◆ **What to do**
Output the data from its first line through the line containing "v(-11.3, 10) *" as a numbered list, with blank lines dropped. Leave the pictures out.

==========

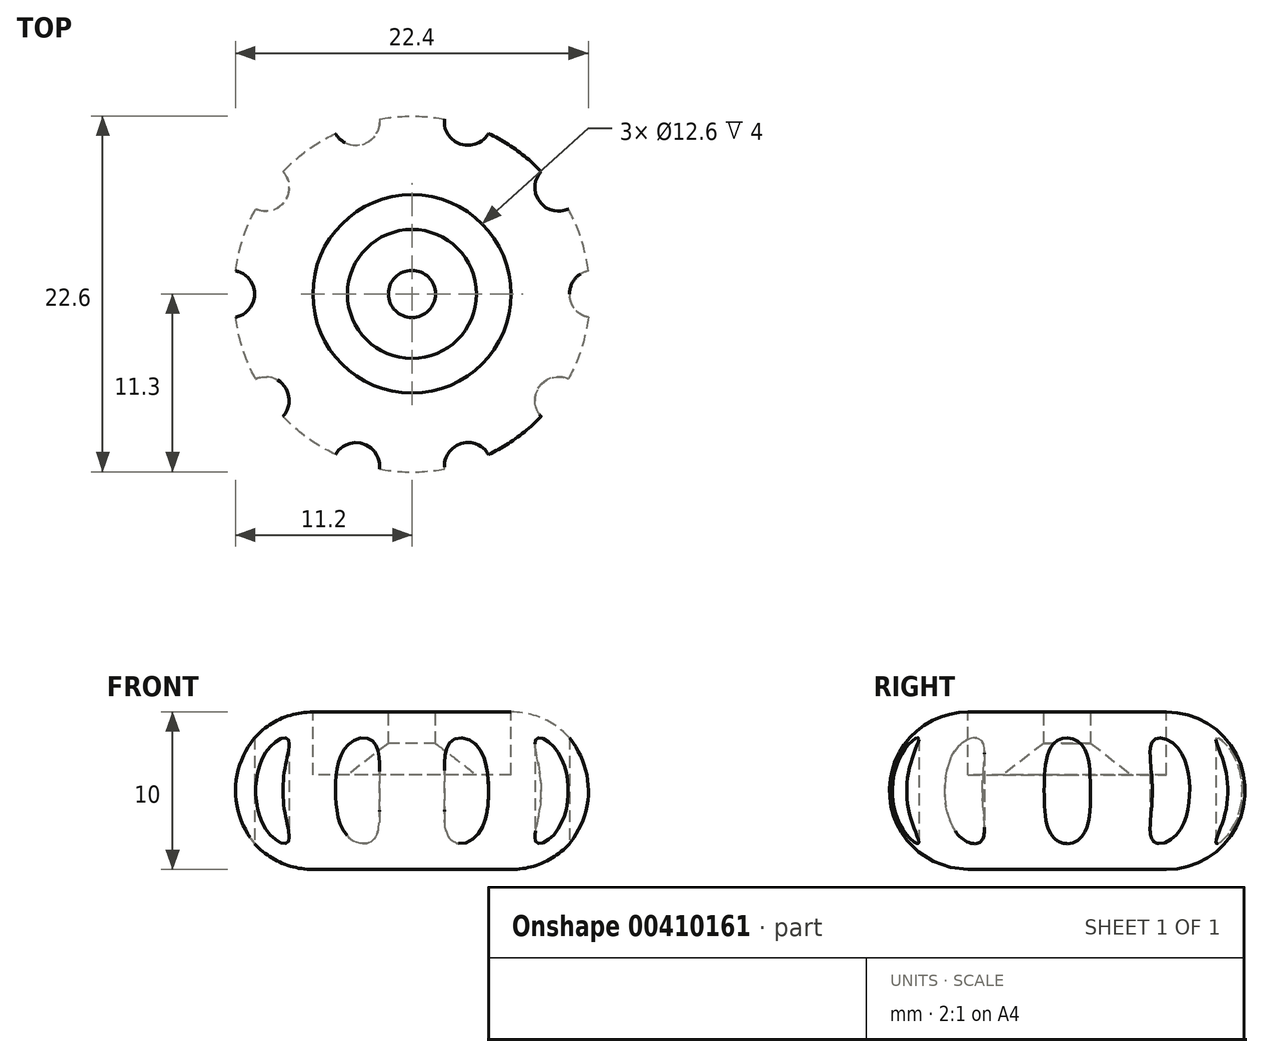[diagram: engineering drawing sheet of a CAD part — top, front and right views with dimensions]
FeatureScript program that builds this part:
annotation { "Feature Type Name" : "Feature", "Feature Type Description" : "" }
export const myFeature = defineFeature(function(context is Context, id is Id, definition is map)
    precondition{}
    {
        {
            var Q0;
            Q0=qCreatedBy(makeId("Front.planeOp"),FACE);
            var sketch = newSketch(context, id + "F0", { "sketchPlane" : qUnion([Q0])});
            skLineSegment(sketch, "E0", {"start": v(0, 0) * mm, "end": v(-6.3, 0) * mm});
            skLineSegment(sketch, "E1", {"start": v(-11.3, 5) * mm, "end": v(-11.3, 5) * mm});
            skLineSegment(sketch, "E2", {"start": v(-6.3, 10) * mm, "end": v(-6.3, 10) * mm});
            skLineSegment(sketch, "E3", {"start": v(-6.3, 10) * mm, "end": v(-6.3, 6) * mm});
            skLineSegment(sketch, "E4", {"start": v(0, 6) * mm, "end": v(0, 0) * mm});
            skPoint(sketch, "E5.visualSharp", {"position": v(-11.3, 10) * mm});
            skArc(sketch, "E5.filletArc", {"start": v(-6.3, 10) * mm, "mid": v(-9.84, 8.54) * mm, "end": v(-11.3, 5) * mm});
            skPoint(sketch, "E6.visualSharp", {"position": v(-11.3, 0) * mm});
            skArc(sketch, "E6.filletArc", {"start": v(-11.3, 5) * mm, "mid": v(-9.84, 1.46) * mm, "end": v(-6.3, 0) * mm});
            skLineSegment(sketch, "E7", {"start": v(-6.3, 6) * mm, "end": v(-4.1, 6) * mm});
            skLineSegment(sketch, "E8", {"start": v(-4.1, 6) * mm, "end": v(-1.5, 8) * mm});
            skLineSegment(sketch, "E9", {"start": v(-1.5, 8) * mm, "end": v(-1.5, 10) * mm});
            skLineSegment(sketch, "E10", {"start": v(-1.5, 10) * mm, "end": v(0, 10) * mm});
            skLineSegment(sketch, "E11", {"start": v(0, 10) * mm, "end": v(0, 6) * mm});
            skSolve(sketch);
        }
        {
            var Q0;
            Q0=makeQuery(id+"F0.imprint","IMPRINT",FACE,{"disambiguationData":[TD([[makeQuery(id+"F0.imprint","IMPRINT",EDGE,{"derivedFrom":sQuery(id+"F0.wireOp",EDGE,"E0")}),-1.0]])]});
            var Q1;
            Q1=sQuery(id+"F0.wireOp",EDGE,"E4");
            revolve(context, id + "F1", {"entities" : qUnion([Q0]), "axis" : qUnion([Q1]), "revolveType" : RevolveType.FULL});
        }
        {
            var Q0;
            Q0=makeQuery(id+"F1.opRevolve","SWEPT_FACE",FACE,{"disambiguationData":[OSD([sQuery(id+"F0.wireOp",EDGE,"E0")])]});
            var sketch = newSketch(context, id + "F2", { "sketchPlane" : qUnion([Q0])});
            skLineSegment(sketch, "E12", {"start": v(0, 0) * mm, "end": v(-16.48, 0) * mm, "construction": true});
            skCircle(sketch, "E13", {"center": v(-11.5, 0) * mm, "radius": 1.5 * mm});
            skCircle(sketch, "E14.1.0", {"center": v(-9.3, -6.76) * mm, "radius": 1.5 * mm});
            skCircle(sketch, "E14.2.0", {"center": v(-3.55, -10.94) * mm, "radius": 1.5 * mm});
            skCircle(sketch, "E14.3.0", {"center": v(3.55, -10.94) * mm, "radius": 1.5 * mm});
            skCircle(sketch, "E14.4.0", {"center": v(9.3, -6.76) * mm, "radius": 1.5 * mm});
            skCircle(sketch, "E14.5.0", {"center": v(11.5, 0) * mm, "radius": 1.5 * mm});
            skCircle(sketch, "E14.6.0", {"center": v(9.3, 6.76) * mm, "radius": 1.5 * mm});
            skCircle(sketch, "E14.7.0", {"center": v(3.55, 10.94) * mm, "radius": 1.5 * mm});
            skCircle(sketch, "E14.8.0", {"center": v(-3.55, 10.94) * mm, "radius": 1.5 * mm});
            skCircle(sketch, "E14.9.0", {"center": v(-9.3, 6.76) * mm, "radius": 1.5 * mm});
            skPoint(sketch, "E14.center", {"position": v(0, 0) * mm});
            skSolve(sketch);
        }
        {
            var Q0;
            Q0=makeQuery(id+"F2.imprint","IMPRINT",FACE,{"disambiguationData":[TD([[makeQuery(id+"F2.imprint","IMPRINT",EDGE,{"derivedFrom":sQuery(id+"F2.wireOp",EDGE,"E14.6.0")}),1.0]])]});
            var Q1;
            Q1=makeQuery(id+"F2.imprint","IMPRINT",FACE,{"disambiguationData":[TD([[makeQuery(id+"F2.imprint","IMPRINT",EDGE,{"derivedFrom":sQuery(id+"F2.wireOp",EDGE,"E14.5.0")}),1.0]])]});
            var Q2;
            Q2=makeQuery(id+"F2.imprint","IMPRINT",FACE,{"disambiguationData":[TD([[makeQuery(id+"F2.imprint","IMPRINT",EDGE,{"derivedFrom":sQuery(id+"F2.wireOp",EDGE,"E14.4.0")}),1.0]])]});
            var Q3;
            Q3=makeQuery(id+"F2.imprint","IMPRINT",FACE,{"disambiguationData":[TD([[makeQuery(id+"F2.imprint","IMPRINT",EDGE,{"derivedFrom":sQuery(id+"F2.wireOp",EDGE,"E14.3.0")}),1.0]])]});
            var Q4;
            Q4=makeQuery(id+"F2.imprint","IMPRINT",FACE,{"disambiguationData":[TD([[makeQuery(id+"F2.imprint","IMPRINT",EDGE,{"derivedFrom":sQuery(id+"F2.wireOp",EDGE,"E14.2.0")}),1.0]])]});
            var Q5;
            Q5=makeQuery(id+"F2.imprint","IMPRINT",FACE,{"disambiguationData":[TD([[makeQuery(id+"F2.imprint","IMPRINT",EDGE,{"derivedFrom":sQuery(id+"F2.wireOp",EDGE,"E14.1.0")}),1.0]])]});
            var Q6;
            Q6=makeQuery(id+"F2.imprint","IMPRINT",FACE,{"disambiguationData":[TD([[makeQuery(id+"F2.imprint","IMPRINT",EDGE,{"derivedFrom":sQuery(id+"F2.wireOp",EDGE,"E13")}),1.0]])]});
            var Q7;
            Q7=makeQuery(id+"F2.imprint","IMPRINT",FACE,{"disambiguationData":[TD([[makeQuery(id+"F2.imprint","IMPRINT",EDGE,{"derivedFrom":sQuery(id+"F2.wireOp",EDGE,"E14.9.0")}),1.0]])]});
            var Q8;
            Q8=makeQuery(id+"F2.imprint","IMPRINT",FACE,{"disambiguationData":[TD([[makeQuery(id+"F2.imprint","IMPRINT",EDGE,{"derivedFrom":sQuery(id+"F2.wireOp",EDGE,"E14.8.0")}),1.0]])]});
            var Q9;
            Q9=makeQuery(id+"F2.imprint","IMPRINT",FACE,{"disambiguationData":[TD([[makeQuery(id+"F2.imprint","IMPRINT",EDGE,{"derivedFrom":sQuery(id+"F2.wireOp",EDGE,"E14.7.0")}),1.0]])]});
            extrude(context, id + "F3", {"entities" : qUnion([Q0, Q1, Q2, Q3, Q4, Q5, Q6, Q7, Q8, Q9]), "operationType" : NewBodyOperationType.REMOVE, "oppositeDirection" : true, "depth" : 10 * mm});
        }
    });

==========

◆ **Solution to this exercise**
1. [diagram: engineering drawing sheet of a CAD part — top, front and right views with dimensions]
2. FeatureScript program that builds this part:
3. annotation { "Feature Type Name" : "Feature", "Feature Type Description" : "" }
4. export const myFeature = defineFeature(function(context is Context, id is Id, definition is map)
5.     precondition{}
6.     {
7.         {
8.             var Q0;
9.             Q0=qCreatedBy(makeId("Front.planeOp"),FACE);
10.             var sketch = newSketch(context, id + "F0", { "sketchPlane" : qUnion([Q0])});
11.             skLineSegment(sketch, "E0", {"start": v(0, 0) * mm, "end": v(-6.3, 0) * mm});
12.             skLineSegment(sketch, "E1", {"start": v(-11.3, 5) * mm, "end": v(-11.3, 5) * mm});
13.             skLineSegment(sketch, "E2", {"start": v(-6.3, 10) * mm, "end": v(-6.3, 10) * mm});
14.             skLineSegment(sketch, "E3", {"start": v(-6.3, 10) * mm, "end": v(-6.3, 6) * mm});
15.             skLineSegment(sketch, "E4", {"start": v(0, 6) * mm, "end": v(0, 0) * mm});
16.             skPoint(sketch, "E5.visualSharp", {"position": v(-11.3, 10) * mm});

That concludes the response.